Saadiya, déjà déchue de tout espoir de s’intégrer dans le moule sociétal de l’époque, va en remettre une couche. Elle chantera courageusement, avec des métaphores à peine voilées, Charrak gatta, une chanson qui reconsidère le statut de la femme dans une société bédouine arriérée.
Dans cette chanson à succès, Cheikha Rimitti, en plus d’attaquer au tabou de la virginité, qui constituait l’honneur des tribus bédouines, va revendiquer également la liberté de disposer de son corps et de ses idées, et sa capacité à assumer les conséquences de ses actes.
La jeune Saadiya, qui n’a jamais connu l’école, soulignait déjà la capacité de la femme à assumer ses responsabilités et appelait à l’égalité des sexes, au moment où dans l’occident, des appels fusaient pour revendiquer le droit des femmes à l’avortement.
Pour Rimitti, la femme ne peut être la servante de l’homme. Elle n’est pas créée pour le compléter non plus, puisque tout les deux ils sont des êtres complets. Pour Rimitti, la femme ne peut être que la partenaire de l’homme. Dans une autre chanson, la diva chantait que « Le bien est femme et le mal est femme ».
La Censure et l’exil
Après l’indépendance de l’Algérie en 1962, les chansons de la Cheikha nationale vont lui valoir les foudres de la société, mais aussi de certains hommes politiques de l’époque. La diva chantait sans gêne, l’amour, le rapport à la terre, mais aussi le corps de la femme, l’alcool, la liberté et le féminisme. Elle attaquait indirectement dans ses chansons le pouvoir en place et à son idéologie pseudo-conservatrice.
Rimitti est également une histoire d’exil.
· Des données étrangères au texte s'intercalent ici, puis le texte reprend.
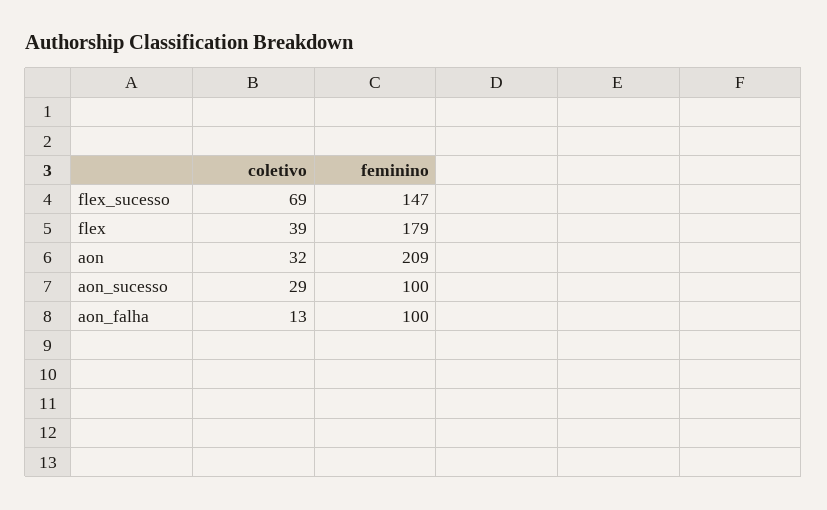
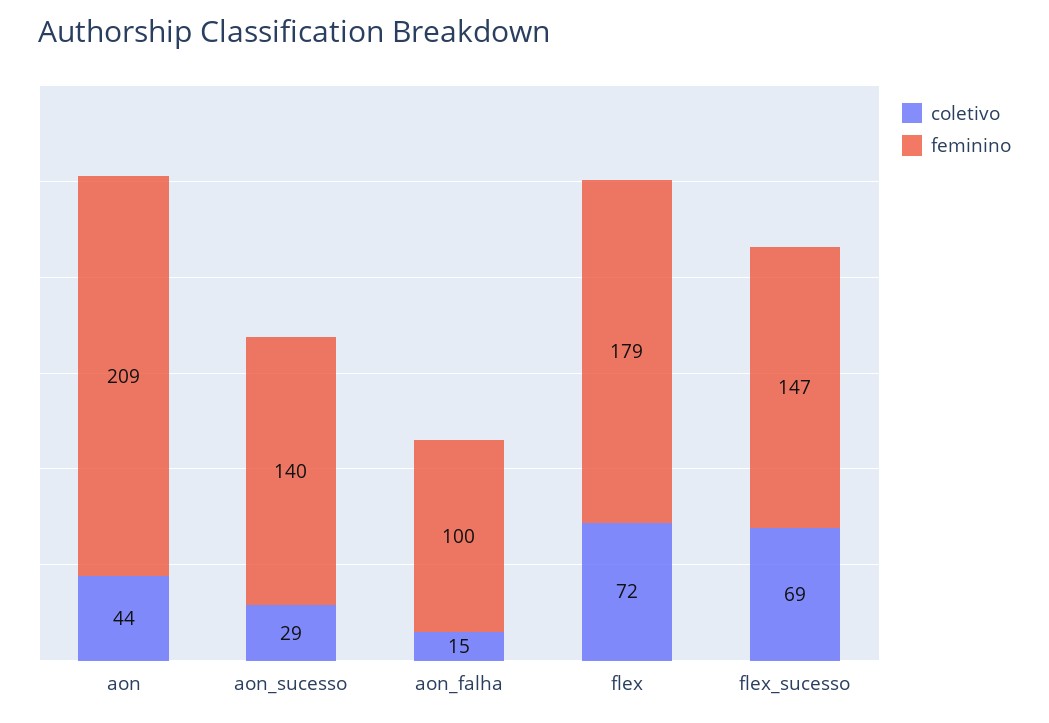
coletivo, flex: 39 -> 72
coletivo, aon: 32 -> 44
feminino, aon_sucesso: 100 -> 140
coletivo, aon_falha: 13 -> 15

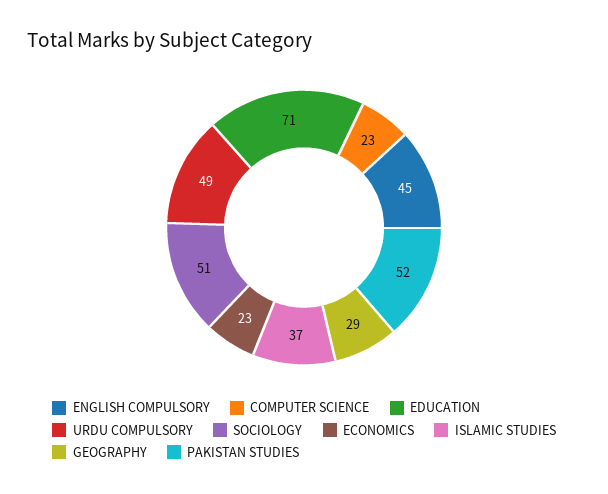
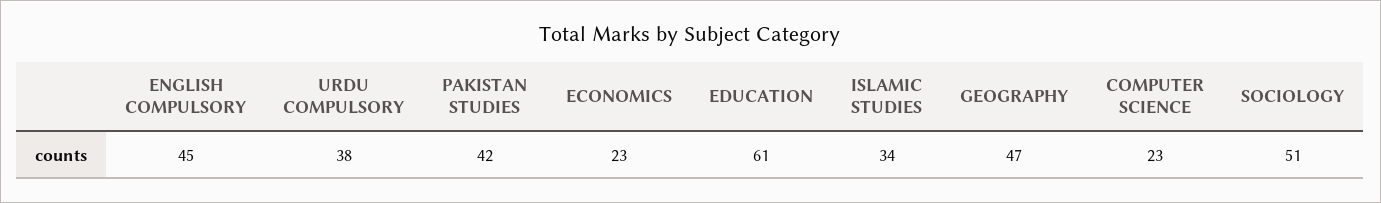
EDUCATION: 71 -> 61
URDU COMPULSORY: 49 -> 38
ISLAMIC STUDIES: 37 -> 34
GEOGRAPHY: 29 -> 47
PAKISTAN STUDIES: 52 -> 42

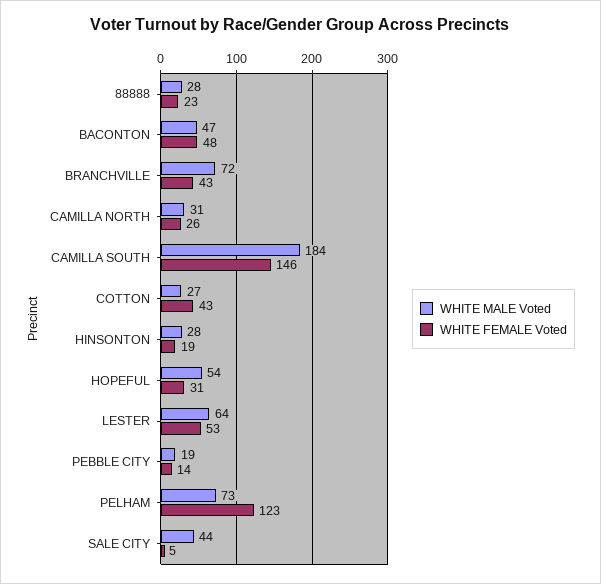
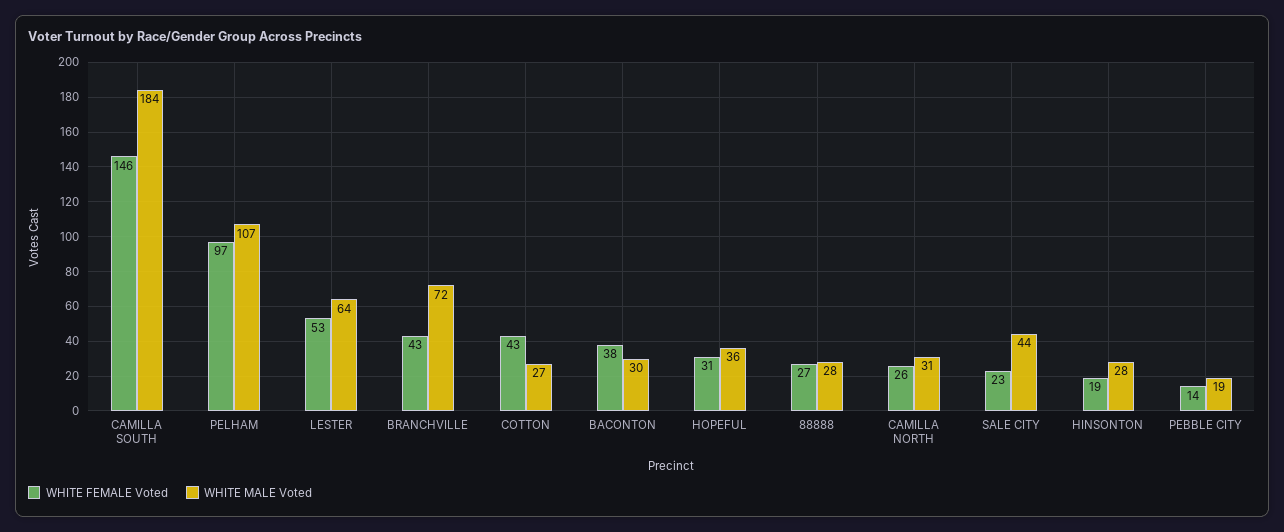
WHITE FEMALE Voted, 88888: 23 -> 27
WHITE MALE Voted, BACONTON: 47 -> 30
WHITE FEMALE Voted, BACONTON: 48 -> 38
WHITE MALE Voted, HOPEFUL: 54 -> 36
WHITE MALE Voted, PELHAM: 73 -> 107
WHITE FEMALE Voted, PELHAM: 123 -> 97
WHITE FEMALE Voted, SALE CITY: 5 -> 23

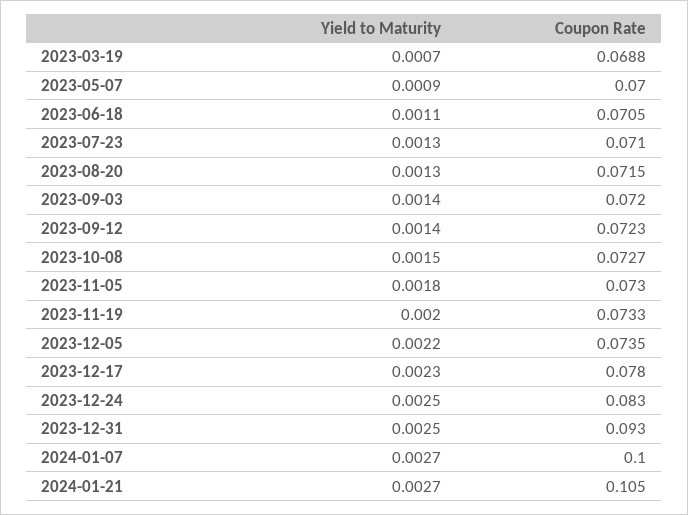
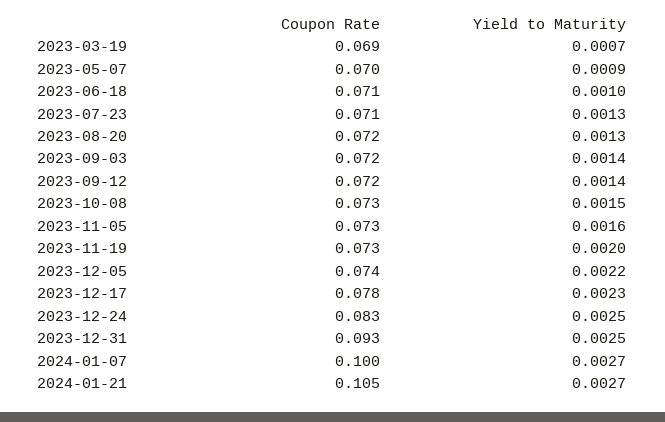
Yield to Maturity, 2023-06-18: 0.0011 -> 0.001
Yield to Maturity, 2023-11-05: 0.0018 -> 0.0016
Après avoir été contrainte de quitter sa Tessala natale, après la mort de ses parents, la diva a été également chassée de Relizane, ou elle s’était installée. Saadiya, se faisait pourtant appeler à l’époque, « Cheikha Rimitti El Ghilizaniya ».
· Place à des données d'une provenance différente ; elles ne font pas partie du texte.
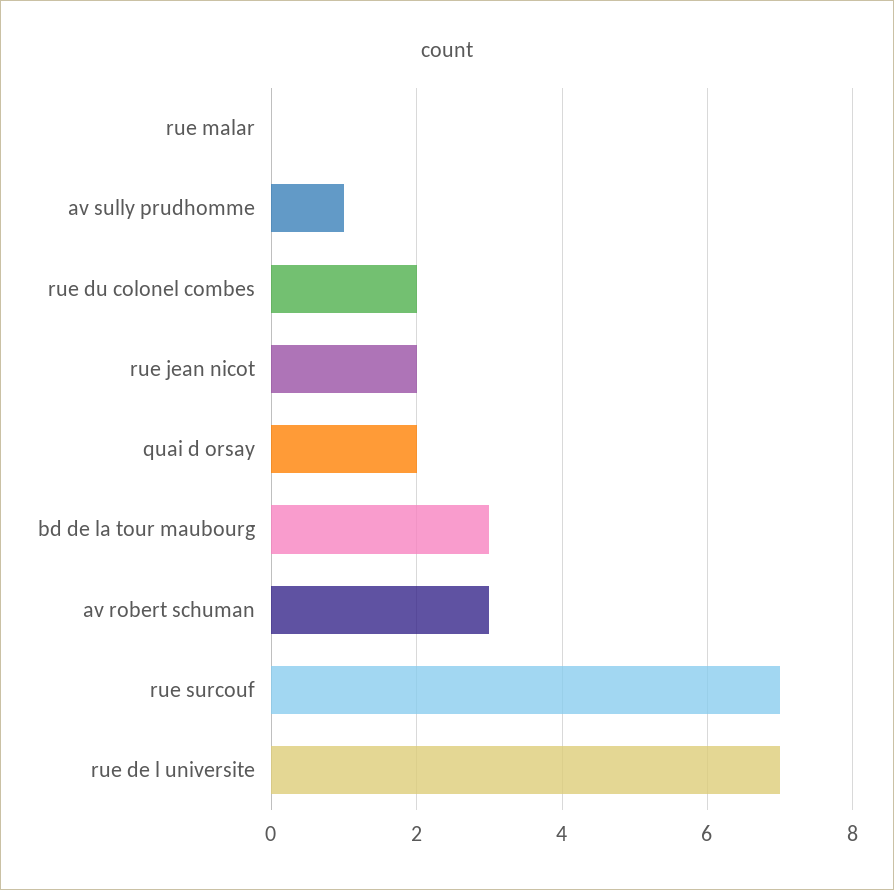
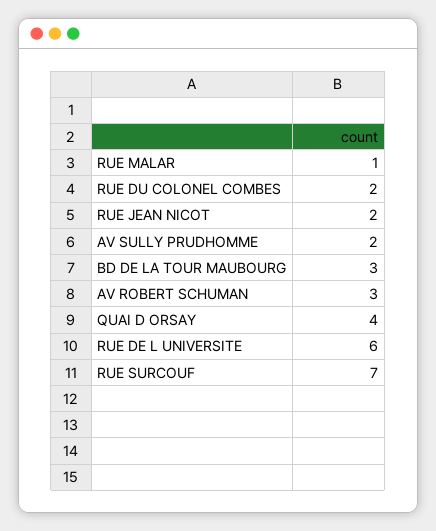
rue malar: 0 -> 1
av sully prudhomme: 1 -> 2
quai d orsay: 2 -> 4
rue de l universite: 7 -> 6

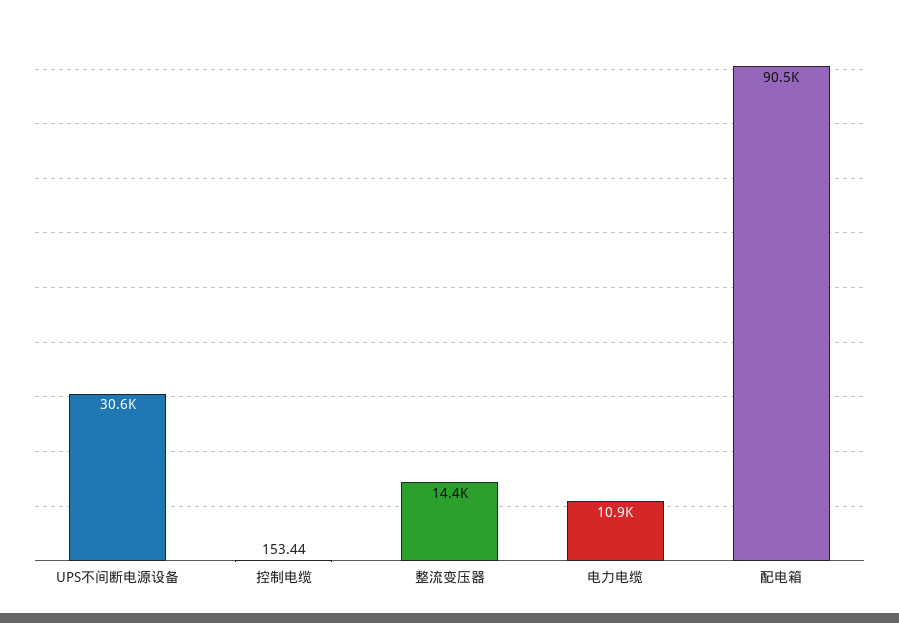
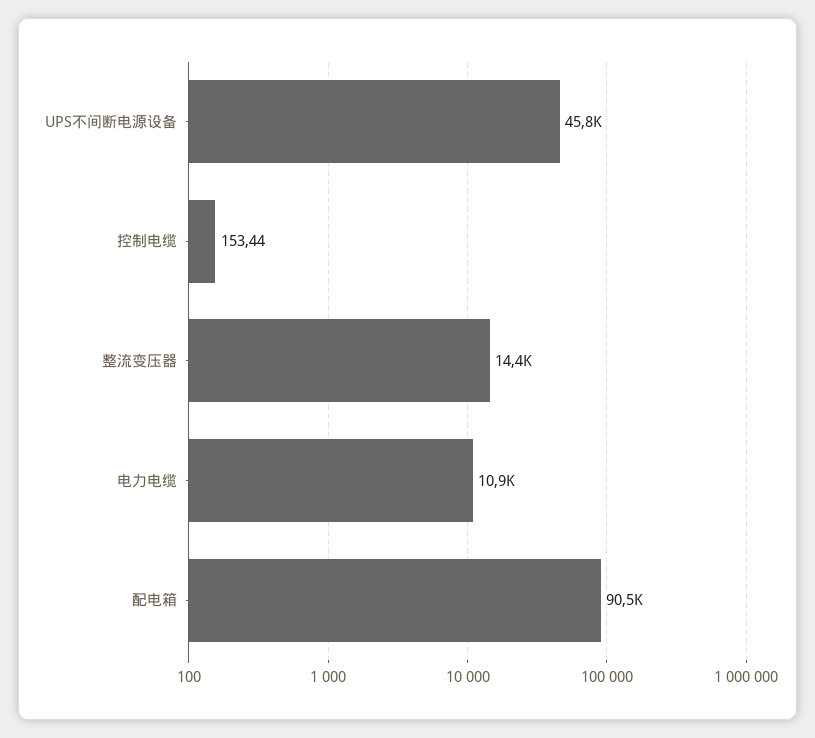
UPS不间断电源设备: 30600 -> 45800

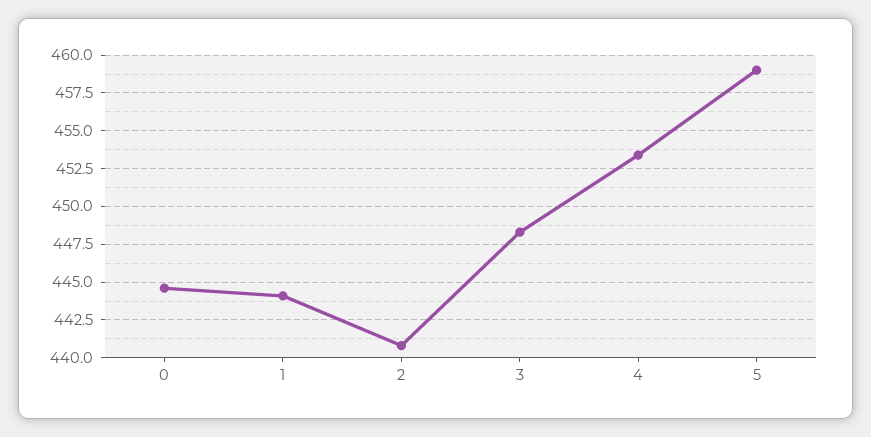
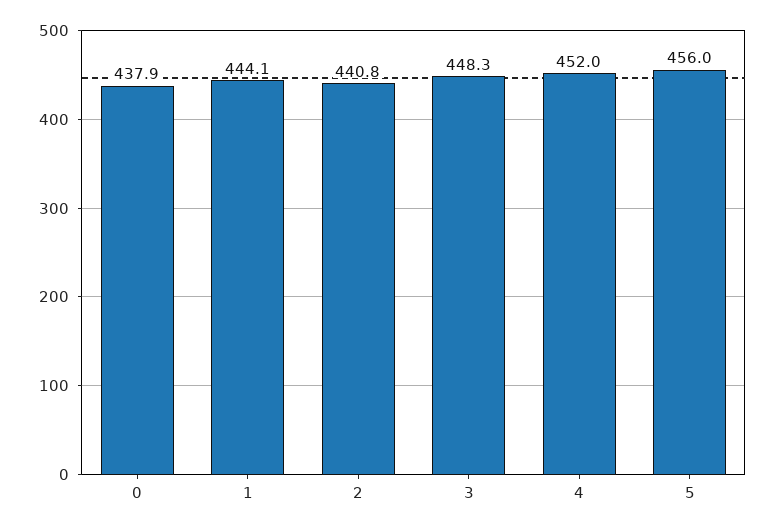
0: 444.5 -> 437.9
4: 453.5 -> 452
5: 459 -> 456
En effet, c’est en juillet 1962, une date phare de l’histoire du pays, que Saadiya fut chassée de Relizane. La Diva a été accusée par les « notables » de la région, de porter atteinte à l’honneur de sa ville d’adoption. Deux hommes étaient chargés par la commission d’amener Cheikha Rimitti à Oran.
Meme pas dix ans après, sous pression, la Diva nationale va être contrainte de quitter le pays et de s’installer définitivement à Paris. Elle ne va jamais plus se produire sur les scènes de son propre pays. Elle va se contenter de chanter l’amour de sa terre de loin. En novembre 2019, une place du 18e arrondissement, à Paris, va être baptisée la place Cheikha-Remitti.